▸ AIM OF THE TASK: Would you please set down the entries below exactly as shown?

>>>

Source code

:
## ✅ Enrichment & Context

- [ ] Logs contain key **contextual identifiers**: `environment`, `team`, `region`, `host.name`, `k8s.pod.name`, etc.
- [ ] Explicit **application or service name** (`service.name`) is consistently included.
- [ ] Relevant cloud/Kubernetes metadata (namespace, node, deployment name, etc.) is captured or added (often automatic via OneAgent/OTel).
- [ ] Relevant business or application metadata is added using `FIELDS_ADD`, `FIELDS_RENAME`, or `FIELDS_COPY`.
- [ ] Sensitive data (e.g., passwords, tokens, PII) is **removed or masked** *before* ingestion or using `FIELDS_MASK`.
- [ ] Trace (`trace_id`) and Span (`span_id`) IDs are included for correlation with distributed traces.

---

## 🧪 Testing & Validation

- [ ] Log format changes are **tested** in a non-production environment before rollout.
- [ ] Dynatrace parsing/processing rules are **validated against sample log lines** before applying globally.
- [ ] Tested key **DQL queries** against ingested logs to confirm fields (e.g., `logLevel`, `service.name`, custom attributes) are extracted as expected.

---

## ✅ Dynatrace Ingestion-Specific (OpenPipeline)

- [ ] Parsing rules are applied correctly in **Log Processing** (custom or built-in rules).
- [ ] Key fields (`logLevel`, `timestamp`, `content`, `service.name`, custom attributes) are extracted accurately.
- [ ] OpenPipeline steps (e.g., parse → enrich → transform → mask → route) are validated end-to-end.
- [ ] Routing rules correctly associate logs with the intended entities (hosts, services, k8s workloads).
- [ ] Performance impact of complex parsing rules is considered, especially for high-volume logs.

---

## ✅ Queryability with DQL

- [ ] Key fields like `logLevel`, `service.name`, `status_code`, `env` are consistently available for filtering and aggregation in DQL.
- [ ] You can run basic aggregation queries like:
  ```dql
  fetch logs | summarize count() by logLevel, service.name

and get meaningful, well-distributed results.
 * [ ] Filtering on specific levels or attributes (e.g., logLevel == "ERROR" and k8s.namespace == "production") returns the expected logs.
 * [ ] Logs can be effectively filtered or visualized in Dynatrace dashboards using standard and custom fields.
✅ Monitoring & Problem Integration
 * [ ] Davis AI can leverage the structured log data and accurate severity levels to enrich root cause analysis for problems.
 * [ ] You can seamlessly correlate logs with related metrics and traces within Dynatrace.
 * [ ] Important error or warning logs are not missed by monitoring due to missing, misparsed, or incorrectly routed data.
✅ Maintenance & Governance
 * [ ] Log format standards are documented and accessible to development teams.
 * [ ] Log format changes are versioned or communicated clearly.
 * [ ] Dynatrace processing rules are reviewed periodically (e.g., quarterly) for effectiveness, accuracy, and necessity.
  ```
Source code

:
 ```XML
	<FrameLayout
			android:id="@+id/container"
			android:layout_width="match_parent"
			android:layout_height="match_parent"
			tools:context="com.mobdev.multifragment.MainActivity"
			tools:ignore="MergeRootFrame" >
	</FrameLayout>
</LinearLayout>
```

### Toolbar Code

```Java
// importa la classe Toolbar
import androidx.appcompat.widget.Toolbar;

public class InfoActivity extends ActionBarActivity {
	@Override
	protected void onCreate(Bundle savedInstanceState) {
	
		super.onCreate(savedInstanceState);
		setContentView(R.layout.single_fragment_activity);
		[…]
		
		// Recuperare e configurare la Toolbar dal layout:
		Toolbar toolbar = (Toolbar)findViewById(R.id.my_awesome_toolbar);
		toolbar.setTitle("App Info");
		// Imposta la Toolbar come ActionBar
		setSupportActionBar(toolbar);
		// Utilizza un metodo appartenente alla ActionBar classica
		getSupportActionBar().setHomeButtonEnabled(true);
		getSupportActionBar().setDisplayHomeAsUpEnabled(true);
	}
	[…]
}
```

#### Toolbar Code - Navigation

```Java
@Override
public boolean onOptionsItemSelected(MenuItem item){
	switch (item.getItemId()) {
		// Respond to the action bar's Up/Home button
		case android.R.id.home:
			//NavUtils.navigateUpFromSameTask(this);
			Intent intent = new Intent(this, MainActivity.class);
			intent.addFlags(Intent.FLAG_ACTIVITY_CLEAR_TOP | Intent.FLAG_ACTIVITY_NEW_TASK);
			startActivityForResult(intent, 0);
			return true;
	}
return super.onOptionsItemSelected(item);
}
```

<<<

▸ REPLY TO THE EXERCISE:
Source code

:
## ✅ Enrichment & Context

- [ ] Logs contain key **contextual identifiers**: `environment`, `team`, `region`, `host.name`, `k8s.pod.name`, etc.
- [ ] Explicit **application or service name** (`service.name`) is consistently included.
- [ ] Relevant cloud/Kubernetes metadata (namespace, node, deployment name, etc.) is captured or added (often automatic via OneAgent/OTel).
- [ ] Relevant business or application metadata is added using `FIELDS_ADD`, `FIELDS_RENAME`, or `FIELDS_COPY`.
- [ ] Sensitive data (e.g., passwords, tokens, PII) is **removed or masked** *before* ingestion or using `FIELDS_MASK`.
- [ ] Trace (`trace_id`) and Span (`span_id`) IDs are included for correlation with distributed traces.

---

## 🧪 Testing & Validation

- [ ] Log format changes are **tested** in a non-production environment before rollout.
- [ ] Dynatrace parsing/processing rules are **validated against sample log lines** before applying globally.
- [ ] Tested key **DQL queries** against ingested logs to confirm fields (e.g., `logLevel`, `service.name`, custom attributes) are extracted as expected.

---

## ✅ Dynatrace Ingestion-Specific (OpenPipeline)

- [ ] Parsing rules are applied correctly in **Log Processing** (custom or built-in rules).
- [ ] Key fields (`logLevel`, `timestamp`, `content`, `service.name`, custom attributes) are extracted accurately.
- [ ] OpenPipeline steps (e.g., parse → enrich → transform → mask → route) are validated end-to-end.
- [ ] Routing rules correctly associate logs with the intended entities (hosts, services, k8s workloads).
- [ ] Performance impact of complex parsing rules is considered, especially for high-volume logs.

---

## ✅ Queryability with DQL

- [ ] Key fields like `logLevel`, `service.name`, `status_code`, `env` are consistently available for filtering and aggregation in DQL.
- [ ] You can run basic aggregation queries like:
  ```dql
  fetch logs | summarize count() by logLevel, service.name

and get meaningful, well-distributed results.
 * [ ] Filtering on specific levels or attributes (e.g., logLevel == "ERROR" and k8s.namespace == "production") returns the expected logs.
 * [ ] Logs can be effectively filtered or visualized in Dynatrace dashboards using standard and custom fields.
✅ Monitoring & Problem Integration
 * [ ] Davis AI can leverage the structured log data and accurate severity levels to enrich root cause analysis for problems.
 * [ ] You can seamlessly correlate logs with related metrics and traces within Dynatrace.
 * [ ] Important error or warning logs are not missed by monitoring due to missing, misparsed, or incorrectly routed data.
✅ Maintenance & Governance
 * [ ] Log format standards are documented and accessible to development teams.
 * [ ] Log format changes are versioned or communicated clearly.
 * [ ] Dynatrace processing rules are reviewed periodically (e.g., quarterly) for effectiveness, accuracy, and necessity.
  ```
Source code

:
 ```XML
	<FrameLayout
			android:id="@+id/container"
			android:layout_width="match_parent"
			android:layout_height="match_parent"
			tools:context="com.mobdev.multifragment.MainActivity"
			tools:ignore="MergeRootFrame" >
	</FrameLayout>
</LinearLayout>
```

### Toolbar Code

```Java
// importa la classe Toolbar
import androidx.appcompat.widget.Toolbar;

public class InfoActivity extends ActionBarActivity {
	@Override
	protected void onCreate(Bundle savedInstanceState) {
	
		super.onCreate(savedInstanceState);
		setContentView(R.layout.single_fragment_activity);
		[…]
		
		// Recuperare e configurare la Toolbar dal layout:
		Toolbar toolbar = (Toolbar)findViewById(R.id.my_awesome_toolbar);
		toolbar.setTitle("App Info");
		// Imposta la Toolbar come ActionBar
		setSupportActionBar(toolbar);
		// Utilizza un metodo appartenente alla ActionBar classica
		getSupportActionBar().setHomeButtonEnabled(true);
		getSupportActionBar().setDisplayHomeAsUpEnabled(true);
	}
	[…]
}
```

#### Toolbar Code - Navigation

```Java
@Override
public boolean onOptionsItemSelected(MenuItem item){
	switch (item.getItemId()) {
		// Respond to the action bar's Up/Home button
		case android.R.id.home:
			//NavUtils.navigateUpFromSameTask(this);
			Intent intent = new Intent(this, MainActivity.class);
			intent.addFlags(Intent.FLAG_ACTIVITY_CLEAR_TOP | Intent.FLAG_ACTIVITY_NEW_TASK);
			startActivityForResult(intent, 0);
			return true;
	}
return super.onOptionsItemSelected(item);
}
```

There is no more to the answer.